Top of Given data
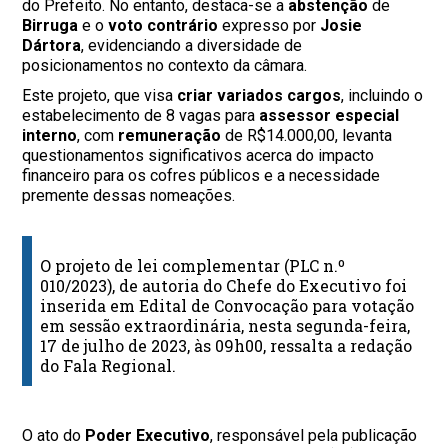
do Prefeito. No entanto, destaca-se a
abstenção
de
Birruga
e o
voto contrário
expresso por
Josie
Dártora
, evidenciando a diversidade de
posicionamentos no contexto da câmara.
Este projeto, que visa
criar variados cargos
, incluindo o
estabelecimento de 8 vagas para
assessor especial
interno
, com
remuneração
de R$14.000,00, levanta
questionamentos significativos acerca do impacto
financeiro para os cofres públicos e a necessidade
premente dessas nomeações.
O projeto de lei complementar (PLC n.º
010/2023), de autoria do Chefe do Executivo foi
inserida em Edital de Convocação para votação
em sessão extraordinária, nesta segunda-feira,
17 de julho de 2023, às 09h00, ressalta a redação
do Fala Regional.
O ato do
Poder Executivo
, responsável pela publicação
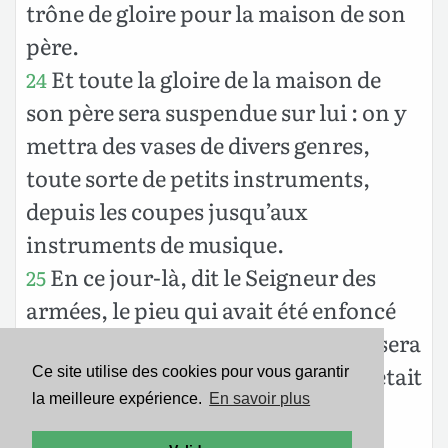
trône de gloire pour la maison de son
père.
Et toute la gloire de la maison de
24
son père sera suspendue sur lui : on y
mettra des vases de divers genres,
toute sorte de petits instruments,
depuis les coupes jusqu’aux
instruments de musique.
En ce jour-là, dit le Seigneur des
25
armées, le pieu qui avait été enfoncé
dans un lieu solide sera arraché; il sera
brisé et il tombera, et tout ce qui y était
Ce site utilise des cookies pour vous garantir
la meilleure expérience.
En savoir plus
suspendu périra, car le Seigneur a
parlé.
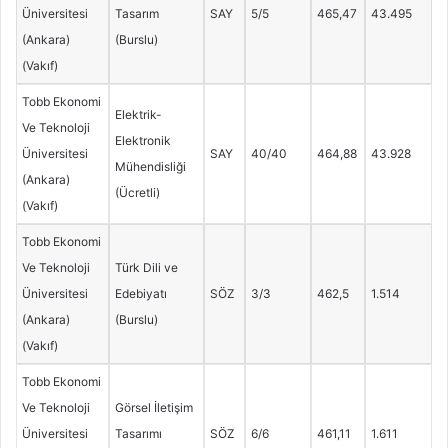
Üniversitesi
Tasarım
SAY
5/5
465,47
43.495
(Ankara)
(Burslu)
(Vakıf)
Tobb Ekonomi
Elektrik-
Ve Teknoloji
Elektronik
Üniversitesi
SAY
40/40
464,88
43.928
Mühendisliği
(Ankara)
(Ücretli)
(Vakıf)
Tobb Ekonomi
Ve Teknoloji
Türk Dili ve
Üniversitesi
Edebiyatı
SÖZ
3/3
462,5
1.514
(Ankara)
(Burslu)
(Vakıf)
Tobb Ekonomi
Ve Teknoloji
Görsel İletişim
Üniversitesi
Tasarımı
SÖZ
6/6
461,11
1.611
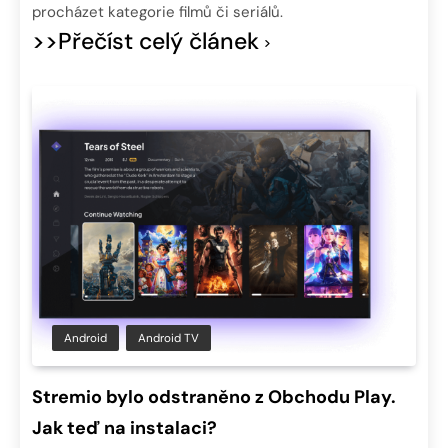
procházet kategorie filmů či seriálů.
>>Přečíst celý článek
Android
Android TV
Stremio bylo odstraněno z Obchodu Play.
Jak teď na instalaci?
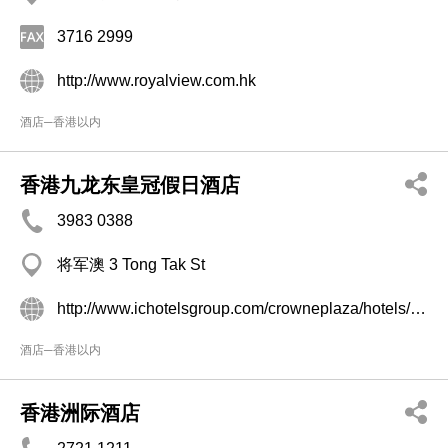
3716 2999
http://www.royalview.com.hk
酒店─香港以内
香港九龙东皇冠假日酒店
3983 0388
将军澳 3 Tong Tak St
http://www.ichotelsgroup.com/crowneplaza/hotels/cn/zh/kowloon/hkgtk/hoteldetail
酒店─香港以内
香港洲际酒店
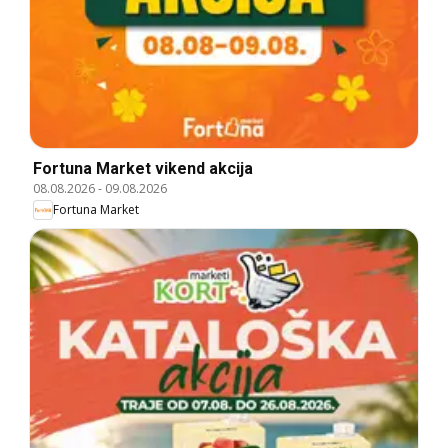
Fortuna Market vikend akcija
08.08.2026
-
09.08.2026
Fortuna Market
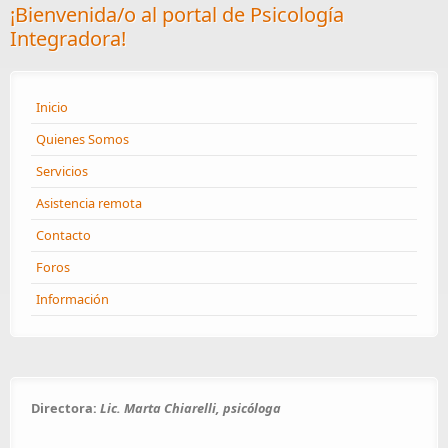
¡Bienvenida/o al portal de Psicología
Integradora!
Inicio
Quienes Somos
Servicios
Asistencia remota
Contacto
Foros
Información
Directora:
Lic. Marta Chiarelli, psicóloga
Bottom of Given data
▶ **What is needed**
Write the text read from every item above as a JSON list of strings, one string per line and no strings for blank lines, and leave the pictures out.

▶ **Result of the exercise**
[
  "do Prefeito. No entanto, destaca-se a",
  "abstenção",
  "de",
  "Birruga",
  "e o",
  "voto contrário",
  "expresso por",
  "Josie",
  "Dártora",
  ", evidenciando a diversidade de",
  "posicionamentos no contexto da câmara.",
  "Este projeto, que visa",
  "criar variados cargos",
  ", incluindo o",
  "estabelecimento de 8 vagas para",
  "assessor especial",
  "interno",
  ", com",
  "remuneração",
  "de R$14.000,00, levanta",
  "questionamentos significativos acerca do impacto",
  "financeiro para os cofres públicos e a necessidade",
  "premente dessas nomeações.",
  "O projeto de lei complementar (PLC n.º",
  "010/2023), de autoria do Chefe do Executivo foi",
  "inserida em Edital de Convocação para votação",
  "em sessão extraordinária, nesta segunda-feira,",
  "17 de julho de 2023, às 09h00, ressalta a redação",
  "do Fala Regional.",
  "O ato do",
  "Poder Executivo",
  ", responsável pela publicação",
  "trône de gloire pour la maison de son",
  "père.",
  "Et toute la gloire de la maison de",
  "24",
  "son père sera suspendue sur lui : on y",
  "mettra des vases de divers genres,",
  "toute sorte de petits instruments,",
  "depuis les coupes jusqu’aux",
  "instruments de musique.",
  "En ce jour-là, dit le Seigneur des",
  "25",
  "armées, le pieu qui avait été enfoncé",
  "dans un lieu solide sera arraché; il sera",
  "brisé et il tombera, et tout ce qui y était",
  "Ce site utilise des cookies pour vous garantir",
  "la meilleure expérience.",
  "En savoir plus",
  "suspendu périra, car le Seigneur a",
  "parlé.",
  "Üniversitesi",
  "Tasarım",
  "SAY",
  "5/5",
  "465,47",
  "43.495",
  "(Ankara)",
  "(Burslu)",
  "(Vakıf)",
  "Tobb Ekonomi",
  "Elektrik-",
  "Ve Teknoloji",
  "Elektronik",
  "Üniversitesi",
  "SAY",
  "40/40",
  "464,88",
  "43.928",
  "Mühendisliği",
  "(Ankara)",
  "(Ücretli)",
  "(Vakıf)",
  "Tobb Ekonomi",
  "Ve Teknoloji",
  "Türk Dili ve",
  "Üniversitesi",
  "Edebiyatı",
  "SÖZ",
  "3/3",
  "462,5",
  "1.514",
  "(Ankara)",
  "(Burslu)",
  "(Vakıf)",
  "Tobb Ekonomi",
  "Ve Teknoloji",
  "Görsel İletişim",
  "Üniversitesi",
  "Tasarımı",
  "SÖZ",
  "6/6",
  "461,11",
  "1.611",
  "procházet kategorie filmů či seriálů.",
  ">>Přečíst celý článek",
  "Android",
  "Android TV",
  "Stremio bylo odstraněno z Obchodu Play.",
  "Jak teď na instalaci?",
  "3716 2999",
  "http://www.royalview.com.hk",
  "酒店─香港以内",
  "香港九龙东皇冠假日酒店",
  "3983 0388",
  "将军澳 3 Tong Tak St",
  "http://www.ichotelsgroup.com/crowneplaza/hotels/cn/zh/kowloon/hkgtk/hoteldetail",
  "酒店─香港以内",
  "香港洲际酒店",
  "Fortuna Market vikend akcija",
  "08.08.2026",
  "-",
  "09.08.2026",
  "Fortuna Market",
  "¡Bienvenida/o al portal de Psicología",
  "Integradora!",
  "Inicio",
  "Quienes Somos",
  "Servicios",
  "Asistencia remota",
  "Contacto",
  "Foros",
  "Información",
  "Directora:",
  "Lic. Marta Chiarelli, psicóloga"
]